── Text for analysis ──
Let's All Pray For the End of Bourgeois Dining Experience
It was a time of celebration for the Plotnicki family as my twin sons turned 21 a week ago Sunday. To note the occasion, I booked a table at the Louis XV in Monte Carlo. I hadn't been at the restaurant since the late 1980's, and I have to say I wasn't that impressed by that meal. But since then, numerous people that I know have told me that they think it's the best restaurant in the world -- in fact in the OA survey, many people included that claim in their comments. So returning has been on my agenda for some time, and given that both of my sons spent their spring semester at university in London, we organized a family trip in Europe (family vacations are so hard to come by once your children get older) to celebrate this special occasion.
First of all I can say that we all enjoyed our meal. Sure we had various complaints that ranged from the style of the cuisine to the necessity of dining at that level of formality. But unlike other posts on this blog, I'm not really interested in talking about food in this post. I would like to concentrate on something I hardly ever discuss on these forums which is cost. In a word, the cost of a meal at the Louis XV can only be described one way. Outrageous. Sure, I know that I could have availed myself of the lunch menu which is a bargain compared to what they charge at dinner, but this was a birthday celebration that was to be followed by a trip to the casino (one of the privilages you gain when you turn 21) for the occasion so dinner was more appropriate.
───
» Work instructions:
Please extend the post about the birthday dinner at the Louis XV, picking up after its last sentence. The lines that follow come from a different source than the post above.
── Listed entries ──
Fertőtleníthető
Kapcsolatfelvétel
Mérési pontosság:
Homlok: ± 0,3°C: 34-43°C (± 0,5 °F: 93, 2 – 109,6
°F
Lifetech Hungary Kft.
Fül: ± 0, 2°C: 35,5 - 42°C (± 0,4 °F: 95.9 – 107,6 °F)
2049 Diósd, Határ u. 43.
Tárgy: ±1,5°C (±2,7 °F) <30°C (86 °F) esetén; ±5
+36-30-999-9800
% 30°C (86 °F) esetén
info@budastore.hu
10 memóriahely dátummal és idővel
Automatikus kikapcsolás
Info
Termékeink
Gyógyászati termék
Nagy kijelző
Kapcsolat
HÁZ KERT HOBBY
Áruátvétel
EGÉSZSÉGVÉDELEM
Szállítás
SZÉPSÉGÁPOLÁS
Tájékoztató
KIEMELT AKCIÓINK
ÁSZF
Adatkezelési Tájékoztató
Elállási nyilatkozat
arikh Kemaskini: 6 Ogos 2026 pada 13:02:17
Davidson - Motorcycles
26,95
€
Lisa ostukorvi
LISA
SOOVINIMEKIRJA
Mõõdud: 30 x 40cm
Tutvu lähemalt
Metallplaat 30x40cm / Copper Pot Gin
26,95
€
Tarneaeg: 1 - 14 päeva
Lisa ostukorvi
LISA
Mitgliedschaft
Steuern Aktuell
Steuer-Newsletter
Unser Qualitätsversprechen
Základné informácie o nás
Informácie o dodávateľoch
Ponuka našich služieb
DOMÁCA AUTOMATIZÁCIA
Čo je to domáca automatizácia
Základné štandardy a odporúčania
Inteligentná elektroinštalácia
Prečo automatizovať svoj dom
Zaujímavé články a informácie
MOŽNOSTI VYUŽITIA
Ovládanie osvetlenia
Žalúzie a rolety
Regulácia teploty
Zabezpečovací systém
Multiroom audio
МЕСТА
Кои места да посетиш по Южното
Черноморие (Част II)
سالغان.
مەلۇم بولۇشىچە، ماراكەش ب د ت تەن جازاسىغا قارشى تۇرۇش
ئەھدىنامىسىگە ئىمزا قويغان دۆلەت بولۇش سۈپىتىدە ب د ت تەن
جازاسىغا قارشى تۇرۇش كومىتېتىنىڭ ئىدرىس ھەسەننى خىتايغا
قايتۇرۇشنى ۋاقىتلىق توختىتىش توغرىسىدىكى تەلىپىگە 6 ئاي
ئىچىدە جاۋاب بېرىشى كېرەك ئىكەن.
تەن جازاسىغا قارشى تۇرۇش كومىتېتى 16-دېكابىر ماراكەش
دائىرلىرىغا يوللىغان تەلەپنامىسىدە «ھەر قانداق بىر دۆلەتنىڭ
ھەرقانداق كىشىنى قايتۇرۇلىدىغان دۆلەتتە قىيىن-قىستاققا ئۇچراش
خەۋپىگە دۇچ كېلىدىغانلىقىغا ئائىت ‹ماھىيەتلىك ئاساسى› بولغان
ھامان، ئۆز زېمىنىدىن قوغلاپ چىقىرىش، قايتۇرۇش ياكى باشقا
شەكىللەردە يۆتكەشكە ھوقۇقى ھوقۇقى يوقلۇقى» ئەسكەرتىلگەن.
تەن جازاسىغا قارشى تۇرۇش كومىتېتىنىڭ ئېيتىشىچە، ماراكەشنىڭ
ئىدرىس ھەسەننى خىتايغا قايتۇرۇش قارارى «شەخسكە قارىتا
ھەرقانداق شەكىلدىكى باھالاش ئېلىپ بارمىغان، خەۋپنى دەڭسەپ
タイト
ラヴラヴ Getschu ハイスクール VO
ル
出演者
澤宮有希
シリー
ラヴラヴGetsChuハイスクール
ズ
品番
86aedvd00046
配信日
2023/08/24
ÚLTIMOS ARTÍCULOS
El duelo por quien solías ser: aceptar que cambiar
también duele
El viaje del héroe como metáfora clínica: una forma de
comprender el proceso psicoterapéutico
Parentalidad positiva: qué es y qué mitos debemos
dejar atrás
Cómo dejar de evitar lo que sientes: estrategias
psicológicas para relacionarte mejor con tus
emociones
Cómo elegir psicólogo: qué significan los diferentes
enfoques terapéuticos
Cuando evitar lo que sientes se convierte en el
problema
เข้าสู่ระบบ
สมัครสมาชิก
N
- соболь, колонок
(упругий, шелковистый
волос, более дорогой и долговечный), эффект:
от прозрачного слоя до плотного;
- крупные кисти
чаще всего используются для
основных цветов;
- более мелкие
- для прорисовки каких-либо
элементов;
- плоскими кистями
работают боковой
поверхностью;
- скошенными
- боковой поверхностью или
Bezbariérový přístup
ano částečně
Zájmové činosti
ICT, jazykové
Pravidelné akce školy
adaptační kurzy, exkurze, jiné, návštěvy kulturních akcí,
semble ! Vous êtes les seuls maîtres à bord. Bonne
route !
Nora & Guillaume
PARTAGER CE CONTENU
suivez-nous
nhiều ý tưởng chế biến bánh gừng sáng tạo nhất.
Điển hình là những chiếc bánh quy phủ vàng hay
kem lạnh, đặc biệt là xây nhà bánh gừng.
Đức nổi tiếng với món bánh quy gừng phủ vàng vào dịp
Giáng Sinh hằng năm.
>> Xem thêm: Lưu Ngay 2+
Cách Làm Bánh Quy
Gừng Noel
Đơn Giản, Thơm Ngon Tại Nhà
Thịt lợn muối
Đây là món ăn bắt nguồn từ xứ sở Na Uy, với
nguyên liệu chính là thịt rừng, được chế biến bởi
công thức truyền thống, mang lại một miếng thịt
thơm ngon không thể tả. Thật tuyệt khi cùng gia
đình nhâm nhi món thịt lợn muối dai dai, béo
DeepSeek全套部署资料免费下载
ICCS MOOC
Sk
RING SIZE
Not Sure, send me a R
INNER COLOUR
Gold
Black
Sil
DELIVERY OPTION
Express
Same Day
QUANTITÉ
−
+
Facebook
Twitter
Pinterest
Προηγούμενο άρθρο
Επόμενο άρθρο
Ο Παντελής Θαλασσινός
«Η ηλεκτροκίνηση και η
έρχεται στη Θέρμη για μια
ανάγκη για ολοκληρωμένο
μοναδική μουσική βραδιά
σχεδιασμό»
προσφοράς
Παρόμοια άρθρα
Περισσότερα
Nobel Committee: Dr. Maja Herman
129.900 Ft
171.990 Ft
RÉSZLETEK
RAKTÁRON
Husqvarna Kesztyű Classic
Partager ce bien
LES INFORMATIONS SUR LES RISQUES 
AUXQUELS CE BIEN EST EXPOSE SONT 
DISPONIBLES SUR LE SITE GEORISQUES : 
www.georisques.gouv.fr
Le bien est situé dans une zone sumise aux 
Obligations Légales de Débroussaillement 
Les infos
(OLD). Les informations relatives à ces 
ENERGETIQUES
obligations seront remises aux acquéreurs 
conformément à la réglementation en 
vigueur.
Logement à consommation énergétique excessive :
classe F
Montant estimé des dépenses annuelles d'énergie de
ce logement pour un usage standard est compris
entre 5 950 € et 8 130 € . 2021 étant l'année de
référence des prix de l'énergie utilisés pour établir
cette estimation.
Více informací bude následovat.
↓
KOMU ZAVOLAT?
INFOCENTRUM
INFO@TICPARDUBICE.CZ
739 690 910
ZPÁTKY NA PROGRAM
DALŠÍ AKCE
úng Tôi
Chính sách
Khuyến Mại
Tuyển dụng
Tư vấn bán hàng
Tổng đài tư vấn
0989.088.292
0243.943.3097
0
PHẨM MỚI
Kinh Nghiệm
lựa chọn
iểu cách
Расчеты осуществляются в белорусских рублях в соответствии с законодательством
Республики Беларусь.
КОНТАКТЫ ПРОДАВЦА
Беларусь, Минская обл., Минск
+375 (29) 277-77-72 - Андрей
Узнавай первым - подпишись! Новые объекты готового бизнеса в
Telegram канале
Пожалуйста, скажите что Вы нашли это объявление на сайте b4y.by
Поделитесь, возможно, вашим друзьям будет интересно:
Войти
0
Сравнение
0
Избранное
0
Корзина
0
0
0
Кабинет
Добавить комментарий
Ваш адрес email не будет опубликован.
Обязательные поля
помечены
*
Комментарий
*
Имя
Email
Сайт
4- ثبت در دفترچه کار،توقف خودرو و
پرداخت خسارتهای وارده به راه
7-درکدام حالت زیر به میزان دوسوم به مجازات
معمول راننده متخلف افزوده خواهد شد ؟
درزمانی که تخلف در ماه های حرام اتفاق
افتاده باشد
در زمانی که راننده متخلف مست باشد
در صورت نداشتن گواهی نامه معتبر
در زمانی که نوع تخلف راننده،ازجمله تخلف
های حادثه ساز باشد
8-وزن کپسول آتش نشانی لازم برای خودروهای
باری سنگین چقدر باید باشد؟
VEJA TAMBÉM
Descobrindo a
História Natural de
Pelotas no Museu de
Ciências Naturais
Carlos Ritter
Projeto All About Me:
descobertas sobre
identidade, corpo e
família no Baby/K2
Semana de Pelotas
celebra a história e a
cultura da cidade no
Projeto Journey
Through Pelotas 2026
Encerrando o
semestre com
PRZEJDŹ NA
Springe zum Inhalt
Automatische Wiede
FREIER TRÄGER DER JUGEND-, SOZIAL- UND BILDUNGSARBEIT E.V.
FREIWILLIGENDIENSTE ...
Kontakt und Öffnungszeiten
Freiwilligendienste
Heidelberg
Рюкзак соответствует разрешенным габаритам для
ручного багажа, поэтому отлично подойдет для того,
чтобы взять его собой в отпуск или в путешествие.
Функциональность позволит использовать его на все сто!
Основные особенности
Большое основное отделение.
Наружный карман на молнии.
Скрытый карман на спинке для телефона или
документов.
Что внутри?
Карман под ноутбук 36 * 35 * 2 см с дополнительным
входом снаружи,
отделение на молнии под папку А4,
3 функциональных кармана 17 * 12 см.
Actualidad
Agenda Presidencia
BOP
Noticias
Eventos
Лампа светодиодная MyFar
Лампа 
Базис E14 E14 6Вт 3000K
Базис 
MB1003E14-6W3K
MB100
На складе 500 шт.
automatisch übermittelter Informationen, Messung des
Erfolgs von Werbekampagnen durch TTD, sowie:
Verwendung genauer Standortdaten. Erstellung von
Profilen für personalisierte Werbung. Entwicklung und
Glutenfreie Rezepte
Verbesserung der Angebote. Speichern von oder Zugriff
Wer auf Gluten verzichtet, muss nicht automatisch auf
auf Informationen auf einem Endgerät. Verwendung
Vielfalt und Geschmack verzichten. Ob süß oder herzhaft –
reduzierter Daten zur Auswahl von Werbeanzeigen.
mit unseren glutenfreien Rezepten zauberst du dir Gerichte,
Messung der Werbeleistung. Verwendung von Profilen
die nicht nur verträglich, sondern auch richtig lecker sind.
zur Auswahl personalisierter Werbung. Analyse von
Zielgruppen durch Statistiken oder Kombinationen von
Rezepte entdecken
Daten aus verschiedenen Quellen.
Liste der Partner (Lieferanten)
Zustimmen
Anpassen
───
» Written response:
Mrs P and I started our meal by splitting the Cocotte de Lugumes which were described as "fresh vegetables from the daily market in Nice." The dish, if I recall correctly, cost 104 Euros. What was served was a cast iron pot that contained a thin layer of vegetables in a reduced vegetable broth. Tasty yes but, could the actual ingredients in the pot cost more than a few dollars? In fact I believe I had the exact same ingredients at Mirazur for dinner on Thursday night where, and this is hard to believe, the cost of a nine course tasting menu was less than the cost of this single dish at Louis XV! And the outrageous cost at Louis XV didn't stop there as the gamberoni dish that Mrs P and I split (4 specimens and some clams, supions, vegetables in a lemon sauce) cost a whopping 121 Euros.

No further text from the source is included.